Pytorch Reduction Functions

Pytorch library has many inbuilt functions for performing specific reduction operations on tensors. A reduction function is defined as a function that reduces multiple elements into a single result. In this chapter of Pytorch Tutorial, you will learn about a handful of these Pytorch reduction functions.

torch.mean()

torch.mean(x) returns the mean of all the elements within the tensor x.

mean() can also be called directly on the tensor.

Example

x = torch.tensor([[1., 4., 7.], [4., 9., 11.]])

print(torch.mean(x))
# Outputs- tensor(6.)

print(x.mean())
# Outputs- tensor(6.)

Note– The mean() functions accepts tensors with floating point datatype only.


torch.median()

torch.median(x) returns the median of all the elements within the tensor x.

median() can also be called directly on the tensor.

Example

x = torch.tensor([[1., 4., 1.], [11., 9., 11.]])

print(torch.median(x))
# Outputs- tensor(4.)

print(x.median())
# Outputs- tensor(4.)

Note– Unlike mean() function, median() function accepts tensors with floating point as well as integer datatype.


torch.mode()

torch.mode(x) returns a named tuple of the form (values, indices), where values contains the mode value for each row, and indices contains the index of the occurrence of last mode value in each row.

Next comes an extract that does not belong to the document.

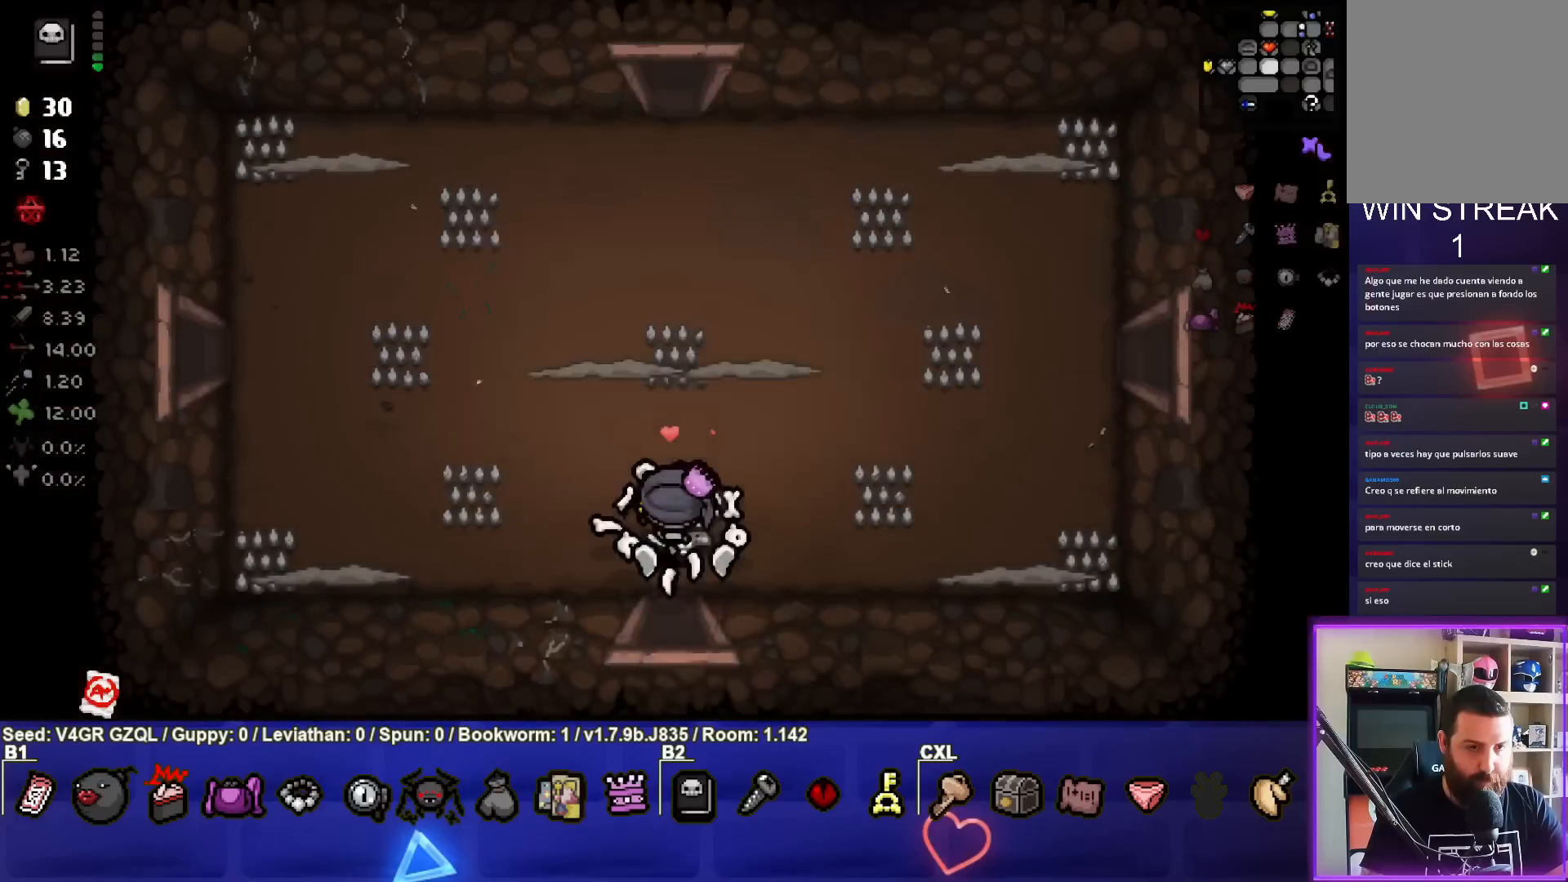
{"buttons": [], "left_stick": "center", "right_stick": "up", "events": [[250, "right_stick", "up"], [283, "left_stick", "left"], [500, "left_stick", "center"]]}
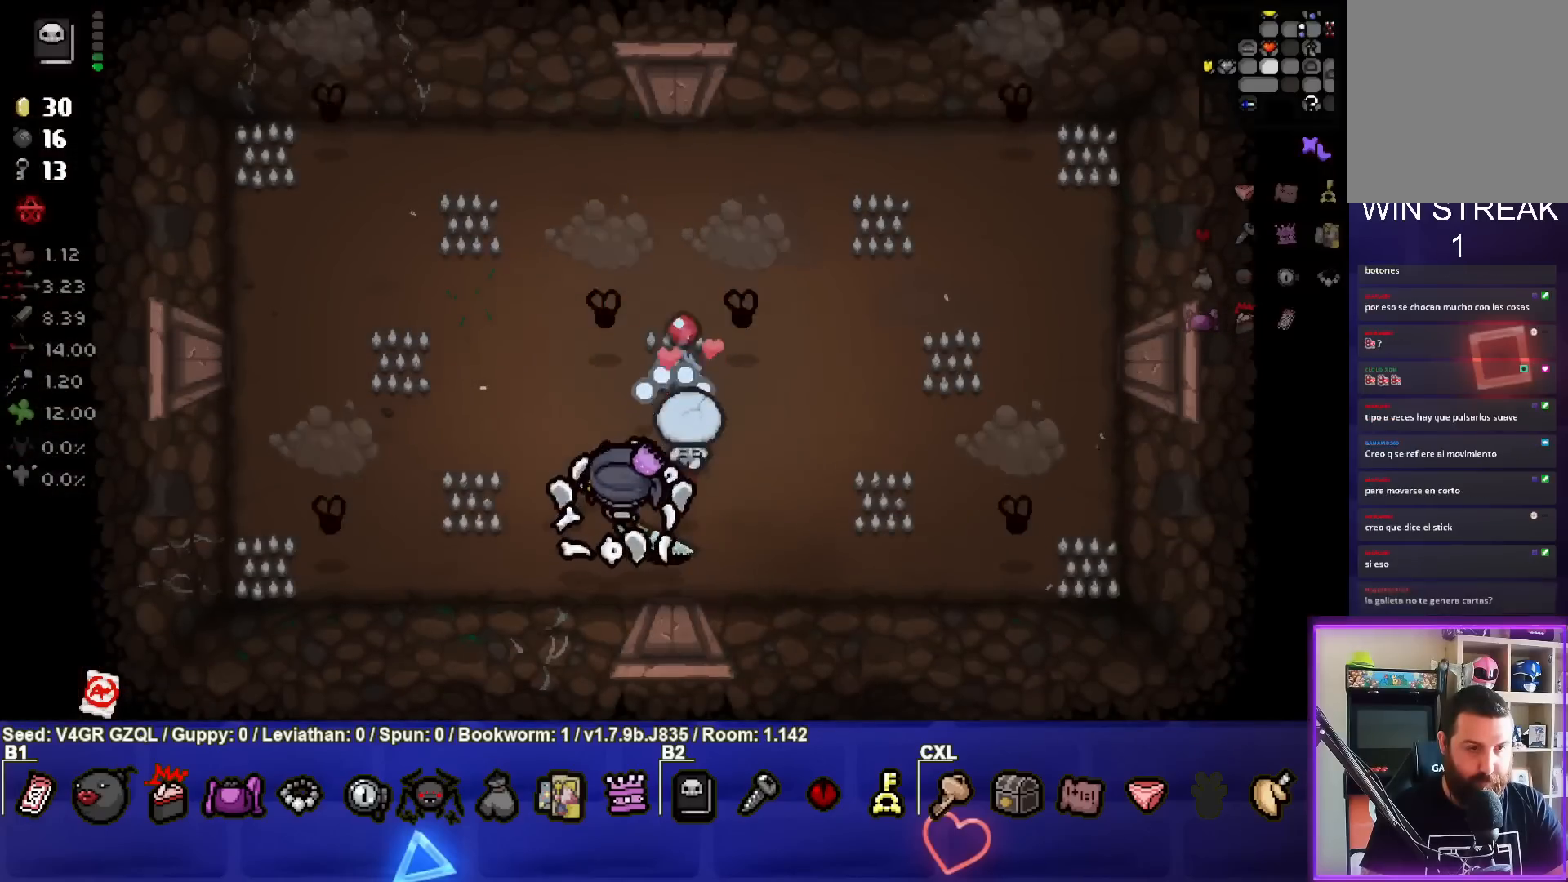
{"buttons": [], "left_stick": "right", "right_stick": "right", "events": [[117, "left_stick", "right"], [267, "right_stick", "up-right"], [400, "left_stick", "center"], [417, "right_stick", "right"], [483, "left_stick", "right"]]}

mode() can also be called directly on the tensor.

Example

x = torch.tensor([[1, 4, 7, 1], [11, 11, 7, 1]])

print(torch.mode(x))
# Outputs- torch.return_types.mode(values=tensor([1, 11]), indices=tensor([3, 1]))

print(x.mode())
# Outputs- torch.return_types.mode(values=tensor([1, 11]), indices=tensor([3, 1]))

Note– Notice how the values contain the mode values of each row and the indices contains the index of the last occurrence of the mode value in each row.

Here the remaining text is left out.